▶ TO-DO ITEM: The forum thread about the expression "I swan" comes next. List the pronunciations that imp says many people in Indiana use.

=== TEXT BLOCK ===

# Well, I Swan!



## imp (Nov 23, 2015)




----------



## SeaBreeze (Nov 23, 2015)

:clap:


----------



## Shalimar (Nov 23, 2015)

HaHaHaHa.


----------



## NancyNGA (Nov 23, 2015)

Imp, I haven't heard the expression, "I swan," since I was a little kid.  Where did you pick that up?

The woman in the video could be me---some days worse than others.


----------



## imp (Nov 24, 2015)

NancyNGA said:


> Imp, I haven't heard the expression, "I swan," since I was a little kid.  Where did you pick that up?
> 
> The woman in the video could be me---some days worse than others.



Ha! But you do remember hearing it, as I do. Not real sure, but seems like Andy Devine said it once in a movie, where he was so surprised by something, that was all he could say! My wife says her grandma used the phrase, and thinks I picked it up from her, but I never rec all her saying it. We're both getting a little foggy, and me, a bit swoggled, too!    imp


----------



## Agman (Nov 24, 2015)

*Very funny!  I, too, remember my uncles, aunts, and grandparents saying that when I was a small kid in rural Central Texas.  Thought maybe the expression was unique to our area, but evidently not.*


----------



## hossthehermit (Nov 24, 2015)

I always heard "I swan to ginny"


----------



## imp (Nov 24, 2015)

That's a new one on me! Having spent my first 30 years outside of Chicago, I was amazed when I moved out West by the dialectic differences, even different meanings for words. As a kid, we took home groceries in a _bag; _in Nevada it was _sack._

Lots of folks in Indiana (my wife born & raised there) say "feesh", "transmeeshion", "grosheries".

Missouri Ozarks was quite interesting, neighbor told me he had a "pahl a pop". Took awhile: pile of pipe.   imp


----------



## tnthomas (Nov 24, 2015)

My grandmother used to say that, good ole' NC country woman.


----------



## Karen99 (Nov 24, 2015)

Love it!  thanks Imp.  I have heard my mother use "I swan" and I even looked at her funny...haha. I guess it's nicer than "I swear" maybe?

:goodone:


----------



## deesierra (Nov 25, 2015)

:goodone:


----------



## Shalimar (Nov 25, 2015)

I have never heard the term before. Perhaps it's meaning is similar to the term "Bally," used my some UK descendants of my grandmother's generation.


----------

=== DATA RECORDS ===

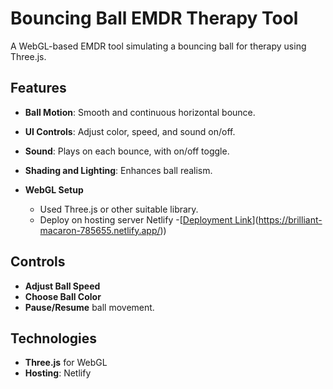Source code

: # Bouncing Ball EMDR Therapy Tool

A WebGL-based EMDR tool simulating a bouncing ball for therapy using Three.js.

## Features

- **Ball Motion**: Smooth and continuous horizontal bounce.
- **UI Controls**: Adjust color, speed, and sound on/off.
- **Sound**: Plays on each bounce, with on/off toggle.
- **Shading and Lighting**: Enhances ball realism.

- **WebGL Setup**
  - Used Three.js or other suitable library.
  - Deploy on hosting server Netlify
  -[[Deployment Link](https://brilliant-macaron-785655.netlify.app/)](https://brilliant-macaron-785655.netlify.app/))
## Controls

- **Adjust Ball Speed**
- **Choose Ball Color**
- **Pause/Resume** ball movement.

## Technologies

- **Three.js** for WebGL
- **Hosting**: Netlify
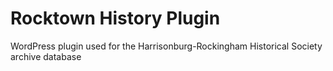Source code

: # Rocktown History Plugin

WordPress plugin used for the Harrisonburg-Rockingham Historical Society archive database
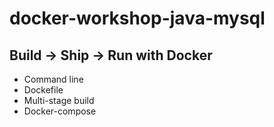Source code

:# docker-workshop-java-mysql

## Build -> Ship -> Run with Docker
* Command line
* Dockefile
* Multi-stage build
* Docker-compose
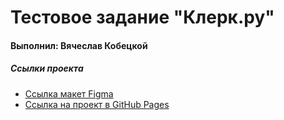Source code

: # Тестовое задание "Клерк.ру"

#### Выполнил: Вячеслав Кобецкой

##### Ссылки проекта

* [Ссылка макет Figma](https://www.figma.com/file/YnIvm5I5AWFwO67u8bRKGf/%D0%A2%D0%B5%D1%81%D1%82%D0%BE%D0%B2%D0%BE%D0%B5?node-id=1%3A1542)
* [Ссылка на проект в GitHub Pages](https://vyacheslav-kobetskoy.github.io/klerk/index.html)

===

▶ RESPONSE TO THE TASK:
- "feesh"
- "transmeeshion"
- "grosheries"